— ABOUT THIS EXERCISE —
Return all entries precisely as they stand, without the images.

====================

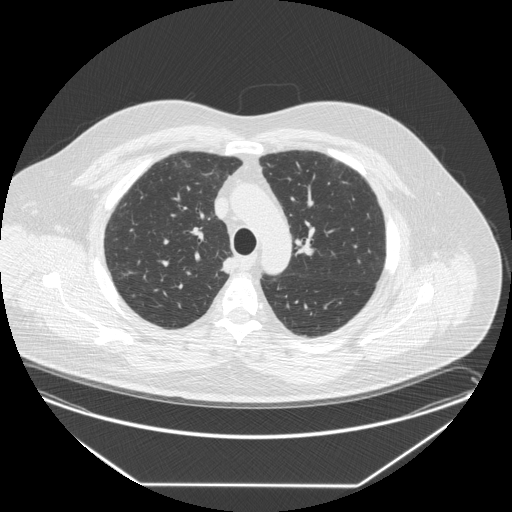
Axial slice from a low-dose chest CT screening exam, third annual screen, lung window (W 1500 / L -600 HU), 2.5 mm slice thickness, standard (soft-tissue) reconstruction kernel (STANDARD), slice 60 of 258 in the series. Male participant, aged 58 years at enrolment. Former smoker at enrolment.
Lesion marked by an expert reader, bounding box [x1, y1, x2, y2] px = [213, 253, 244, 280]. The exam's reader record, not a measurement of the box and not confirmed to be the same lesion: non-calcified nodule or mass ≥4 mm, right upper lobe, 15 × 12 mm, smooth margins, soft tissue attenuation, pre-existing on the prior screen: no. Official screen result: positive, other. Later outcome: lung cancer diagnosed 17 days after this screen — large cell carcinoma, NOS, right upper lobe, stage IV (AJCC 6th edition), 35 mm at pathology.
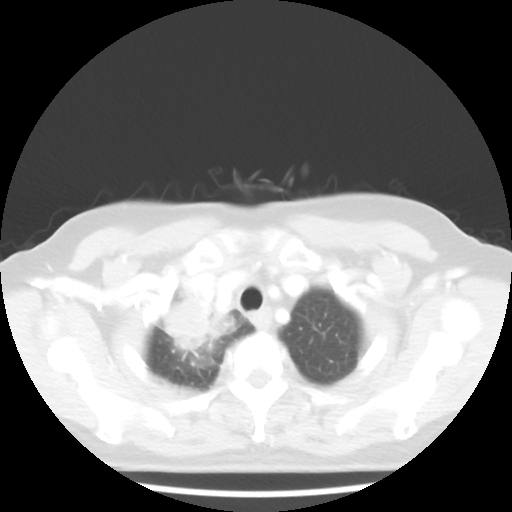
Chest CT, one axial slice; reconstruction kernel STANDARD; 100 kVp; lung window (W 1500 / L -600 HU); 5 mm slice thickness; 512 × 512 image matrix, field of view 316 × 316 mm. Female patient, age 62 years. From the clinical record (not read from this slice): clinical TNM (as recorded): T3 N0 M0; histopathological grade: G3.
Structures marked on this image (bounding box drawn by a radiologist):
- lung tumour (recorded histology: small cell carcinoma): bounding box (x1, y1, x2, y2) in pixels: (157, 289, 235, 358)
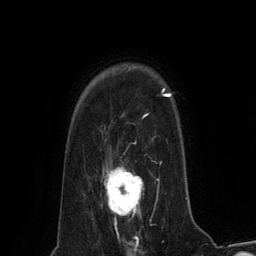
Breast MRI (dynamic contrast-enhanced), one axial slice. Position 100 of 134 along the scan axis. Cropped to one breast. Dynamic contrast-enhanced series, time point 2 of 6 at this slice position (early post-contrast). 3 T. TE 2.8 ms, TR 7.3 ms. 1.2 mm slice thickness. 256 × 256 image matrix. Female patient.
Annotated regions visible in this slice (semi-automatically segmented with operator editing):
- enhancing-tissue mask used for the functional tumour volume (all voxels passing the contrast-enhancement thresholds inside the analysis volume; usually the tumour): bounding box [x1, y1, x2, y2] px = [104, 167, 143, 230]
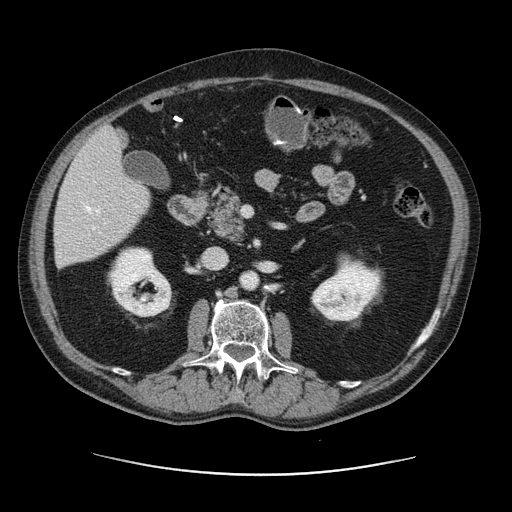
Contrast-enhanced abdominal CT, one axial slice; slice 53 of 141 in the series (ordered by position); 120 kVp; intravenous contrast given; soft-tissue window (W 400 / L 40 HU); 512 × 512 image matrix, field of view 395 × 395 mm. Case-level facts recorded for this patient, not image findings: patient: male, age 87 years at operation; diagnosis: colorectal cancer liver metastases, imaged before liver resection.
Annotated regions visible in this slice (outlined manually by an expert reader):
- hepatic veins: bounding box (x1, y1, x2, y2) in pixels: (85, 206, 100, 230)
- liver: (54, 128, 149, 266)
- planned liver remnant (the part of the liver to remain after resection): (54, 175, 150, 266)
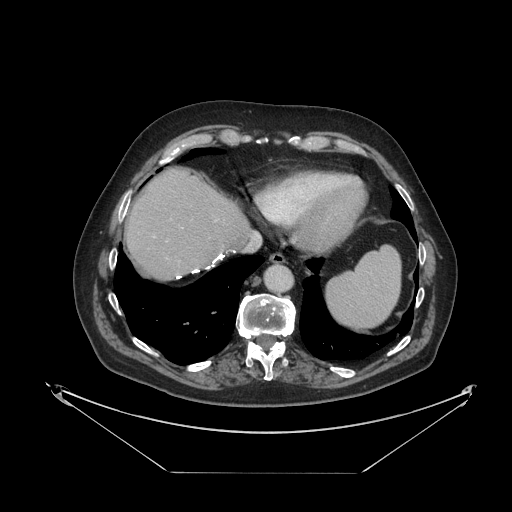
Contrast-enhanced abdominal CT, one axial slice; position 104 of 121 along the scan axis; 120 kVp; intravenous contrast given; soft-tissue window (W 400 / L 40 HU); 2.5 mm slice thickness; 512 × 512 image matrix, field of view 500 × 500 mm. From the clinical record (not read from this slice): patient: female, age 73 years at operation; diagnosis: colorectal cancer liver metastases, imaged before liver resection; multiple liver metastases: no; largest metastasis: 4 cm; disease in both lobes: no.
Structures marked on this image (outlined manually by an expert reader):
- liver: bounding box [x1, y1, x2, y2] px = [127, 170, 249, 279]
- planned liver remnant (the part of the liver to remain after resection): [127, 170, 249, 279]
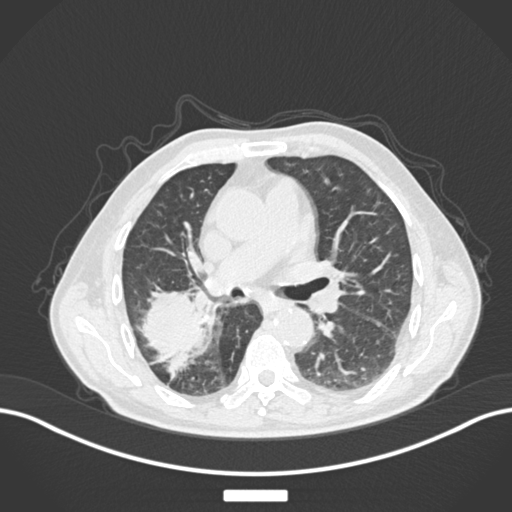
Chest CT, one axial slice. Slice 96 of 201 in the series (ordered by position). Reconstruction kernel B30f. 120 kVp. Lung window (W 1500 / L -600 HU). 1 mm slice thickness. 512 × 512 image matrix. Patient: male, 72 years. From the clinical record (not read from this slice): clinical TNM (as recorded): T3 N2 M0.
Structures marked on this image (bounding box drawn by a radiologist):
- lung tumour (recorded histology: adenocarcinoma): bounding box [x1, y1, x2, y2] px = [137, 282, 208, 378]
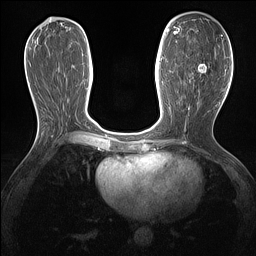
Breast MRI (dynamic contrast-enhanced), one axial slice; slice 64 of 160 in the series (ordered by position); dynamic contrast-enhanced series, time point 2 of 7 at this slice position (early post-contrast); 1.5 T; TE 1.4 ms, TR 5 ms; 1.3 mm slice thickness; 256 × 256 image matrix. Female patient.
Annotated regions visible in this slice (semi-automatic segmentation, software-assisted and operator-edited):
- enhancing-tissue mask used for the functional tumour volume (all voxels passing the contrast-enhancement thresholds inside the analysis volume; usually the tumour): box from (x=190, y=64) to (x=207, y=78) px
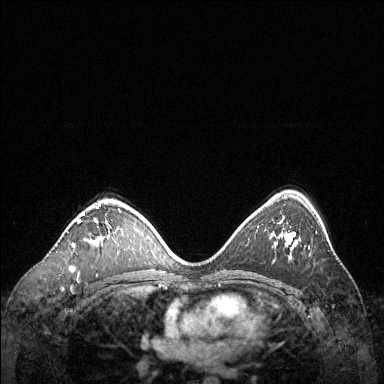
Breast MRI (dynamic contrast-enhanced), one axial slice; slice 83 of 144 in the series (ordered by position); dynamic contrast-enhanced series, time point 2 of 6 at this slice position (early post-contrast); 1.5 T; TE 1.6 ms, TR 4.6 ms; 384 × 384 image matrix. Female patient.
Outlined on this slice (semi-automatically segmented with operator editing):
- enhancing-tissue mask used for the functional tumour volume (all voxels passing the contrast-enhancement thresholds inside the analysis volume; usually the tumour): box from (x=73, y=204) to (x=111, y=248) px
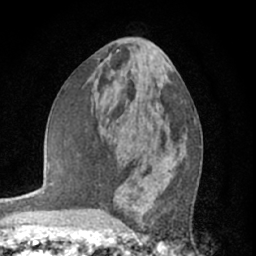
Breast MRI (dynamic contrast-enhanced), one axial slice. Slice 31 of 66 in the series (ordered by position). Cropped to one breast. Dynamic contrast-enhanced series, time point 2 of 7 at this slice position (early post-contrast). 1.5 T. TE 3 ms, TR 6.2 ms. 2.4 mm slice thickness. 256 × 256 image matrix, field of view 150 × 150 mm. Female patient.
Structures marked on this image (semi-automatically segmented with operator editing):
- enhancing-tissue mask used for the functional tumour volume (all voxels passing the contrast-enhancement thresholds inside the analysis volume; usually the tumour): bounding box <157,170,169,175> (left, top, right, bottom; pixels)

====================

— WRITTEN REPLY —
Axial slice from a low-dose chest CT screening exam, third annual screen, lung window (W 1500 / L -600 HU), 2.5 mm slice thickness, standard (soft-tissue) reconstruction kernel (STANDARD), slice 60 of 258 in the series. Male participant, aged 58 years at enrolment. Former smoker at enrolment.
Lesion marked by an expert reader, bounding box [x1, y1, x2, y2] px = [213, 253, 244, 280]. The exam's reader record, not a measurement of the box and not confirmed to be the same lesion: non-calcified nodule or mass ≥4 mm, right upper lobe, 15 × 12 mm, smooth margins, soft tissue attenuation, pre-existing on the prior screen: no. Official screen result: positive, other. Later outcome: lung cancer diagnosed 17 days after this screen — large cell carcinoma, NOS, right upper lobe, stage IV (AJCC 6th edition), 35 mm at pathology.
Chest CT, one axial slice; reconstruction kernel STANDARD; 100 kVp; lung window (W 1500 / L -600 HU); 5 mm slice thickness; 512 × 512 image matrix, field of view 316 × 316 mm. Female patient, age 62 years. From the clinical record (not read from this slice): clinical TNM (as recorded): T3 N0 M0; histopathological grade: G3.
Structures marked on this image (bounding box drawn by a radiologist):
- lung tumour (recorded histology: small cell carcinoma): bounding box (x1, y1, x2, y2) in pixels: (157, 289, 235, 358)
Breast MRI (dynamic contrast-enhanced), one axial slice. Position 100 of 134 along the scan axis. Cropped to one breast. Dynamic contrast-enhanced series, time point 2 of 6 at this slice position (early post-contrast). 3 T. TE 2.8 ms, TR 7.3 ms. 1.2 mm slice thickness. 256 × 256 image matrix. Female patient.
Annotated regions visible in this slice (semi-automatically segmented with operator editing):
- enhancing-tissue mask used for the functional tumour volume (all voxels passing the contrast-enhancement thresholds inside the analysis volume; usually the tumour): bounding box [x1, y1, x2, y2] px = [104, 167, 143, 230]
Contrast-enhanced abdominal CT, one axial slice; slice 53 of 141 in the series (ordered by position); 120 kVp; intravenous contrast given; soft-tissue window (W 400 / L 40 HU); 512 × 512 image matrix, field of view 395 × 395 mm. Case-level facts recorded for this patient, not image findings: patient: male, age 87 years at operation; diagnosis: colorectal cancer liver metastases, imaged before liver resection.
Annotated regions visible in this slice (outlined manually by an expert reader):
- hepatic veins: bounding box (x1, y1, x2, y2) in pixels: (85, 206, 100, 230)
- liver: (54, 128, 149, 266)
- planned liver remnant (the part of the liver to remain after resection): (54, 175, 150, 266)
Contrast-enhanced abdominal CT, one axial slice; position 104 of 121 along the scan axis; 120 kVp; intravenous contrast given; soft-tissue window (W 400 / L 40 HU); 2.5 mm slice thickness; 512 × 512 image matrix, field of view 500 × 500 mm. From the clinical record (not read from this slice): patient: female, age 73 years at operation; diagnosis: colorectal cancer liver metastases, imaged before liver resection; multiple liver metastases: no; largest metastasis: 4 cm; disease in both lobes: no.
Structures marked on this image (outlined manually by an expert reader):
- liver: bounding box [x1, y1, x2, y2] px = [127, 170, 249, 279]
- planned liver remnant (the part of the liver to remain after resection): [127, 170, 249, 279]
Chest CT, one axial slice. Slice 96 of 201 in the series (ordered by position). Reconstruction kernel B30f. 120 kVp. Lung window (W 1500 / L -600 HU). 1 mm slice thickness. 512 × 512 image matrix. Patient: male, 72 years. From the clinical record (not read from this slice): clinical TNM (as recorded): T3 N2 M0.
Structures marked on this image (bounding box drawn by a radiologist):
- lung tumour (recorded histology: adenocarcinoma): bounding box [x1, y1, x2, y2] px = [137, 282, 208, 378]
Breast MRI (dynamic contrast-enhanced), one axial slice; slice 64 of 160 in the series (ordered by position); dynamic contrast-enhanced series, time point 2 of 7 at this slice position (early post-contrast); 1.5 T; TE 1.4 ms, TR 5 ms; 1.3 mm slice thickness; 256 × 256 image matrix. Female patient.
Annotated regions visible in this slice (semi-automatic segmentation, software-assisted and operator-edited):
- enhancing-tissue mask used for the functional tumour volume (all voxels passing the contrast-enhancement thresholds inside the analysis volume; usually the tumour): box from (x=190, y=64) to (x=207, y=78) px
Breast MRI (dynamic contrast-enhanced), one axial slice; slice 83 of 144 in the series (ordered by position); dynamic contrast-enhanced series, time point 2 of 6 at this slice position (early post-contrast); 1.5 T; TE 1.6 ms, TR 4.6 ms; 384 × 384 image matrix. Female patient.
Outlined on this slice (semi-automatically segmented with operator editing):
- enhancing-tissue mask used for the functional tumour volume (all voxels passing the contrast-enhancement thresholds inside the analysis volume; usually the tumour): box from (x=73, y=204) to (x=111, y=248) px
Breast MRI (dynamic contrast-enhanced), one axial slice. Slice 31 of 66 in the series (ordered by position). Cropped to one breast. Dynamic contrast-enhanced series, time point 2 of 7 at this slice position (early post-contrast). 1.5 T. TE 3 ms, TR 6.2 ms. 2.4 mm slice thickness. 256 × 256 image matrix, field of view 150 × 150 mm. Female patient.
Structures marked on this image (semi-automatically segmented with operator editing):
- enhancing-tissue mask used for the functional tumour volume (all voxels passing the contrast-enhancement thresholds inside the analysis volume; usually the tumour): bounding box <157,170,169,175> (left, top, right, bottom; pixels)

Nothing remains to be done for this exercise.